Let’s pick some random starting values for the unfixed parameters:

p0 = np.random.randn(logpost.nparams)

mu0 = 0.5
sigma0 = .1
wn_amp0 = 0.05
scale0 = np.random.lognormal()

while True:
    map0 = draw_map(nside, mu0, sigma0, wn_amp0, scale0)
    if min(map0) > 0 and max(map0) < 1:
        break

pnames = logpost.dtype.names
p0[pnames.index('mu')] = mu0
p0[pnames.index('log_sigma')] = np.log(sigma0)
p0[pnames.index('logit_wn_rel_amp')] = logit(wn_amp0,
                                             logpost.wn_low,
                                             logpost.wn_high)
p0[pnames.index('logit_spatial_scale')] = logit(scale0,
                                                logpost.spatial_scale_low,
                                                logpost.spatial_scale_high)

p0 = np.concatenate([p0, map0])
print("log(posterior): {}".format(logpost(p0)))

We’re not being careful with drawing initial parameters here, so make sure the log(posterior) is finite before attempting to fit the data.

Let’s see where we’re starting from:

fig, axs = plt.subplots(len(epoch_starts), 1,
                        figsize=(8, 2*len(epoch_starts)))

for ax, epoch_start in zip(axs, epoch_starts):
    sel = (logpost.times >= epoch_start) & \
            (logpost.times - epoch_start < epoch_duration)
    ax.errorbar(times[sel], logpost.reflectance[sel],
                logpost.sigma_reflectance[sel],
                capthick=0, fmt='o', markersize=0, color='k',
                label='Observations')
    ax.plot(logpost.times[sel], logpost.lightcurve(p0)[sel],
            label='Initial guess')

    ax.set_ylabel('reflectance')
axs[-1].set_xlabel('time (hours)')
axs[-1].legend(loc='lower left')

hp.mollview(logpost.hpmap(p0), min=0, max=1,
            title='Initial Albedo Map', cmap='gist_gray')
_images/fit_ex_map0.png _images/fit_ex_lc0.png

We’re finally ready to fit.
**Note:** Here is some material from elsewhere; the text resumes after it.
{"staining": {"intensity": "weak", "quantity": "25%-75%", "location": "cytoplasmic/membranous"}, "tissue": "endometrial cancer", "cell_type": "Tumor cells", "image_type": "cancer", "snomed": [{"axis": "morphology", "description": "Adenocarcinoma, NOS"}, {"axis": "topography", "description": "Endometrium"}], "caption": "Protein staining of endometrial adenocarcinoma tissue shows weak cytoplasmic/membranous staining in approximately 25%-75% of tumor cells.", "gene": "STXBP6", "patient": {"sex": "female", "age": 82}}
For this we’ll use scipy.optimize.minimize. The posterior is high-dimensional and unlikely to be smooth. We’ve found using the BFGS and Powell methods sequentially to be reasonably efficient:

p_fit = minimize(lambda x: -logpost(x), p0, method='BFGS').x
p_fit = minimize(lambda x: -logpost(x), p_fit, method='powell',
                 options={'ftol':0.01}).x

Giving us:

_images/fit_ex_map_fit.png _images/fit_ex_lc_fit.png

There is a convenience function for doing that uses a callback function to show how the fit progresses. It can be used in a Jupyter notebook in the following way:

import exocartographer.visualize as ev
ev.inline_ipynb()

p_fit = ev.maximize(logpost, p0,
                    epoch_starts=epoch_starts,
                    epoch_duration=epoch_duration)

Due to the complexity of the problem this is almost certainly not the global maximum, and for that reason we have avoided calling this a “best” fit. This is merely meant to serve as an illustrative example for building and evaluating a posterior function, to help you work toward more robust optimization, or better yet uncertainty quantification!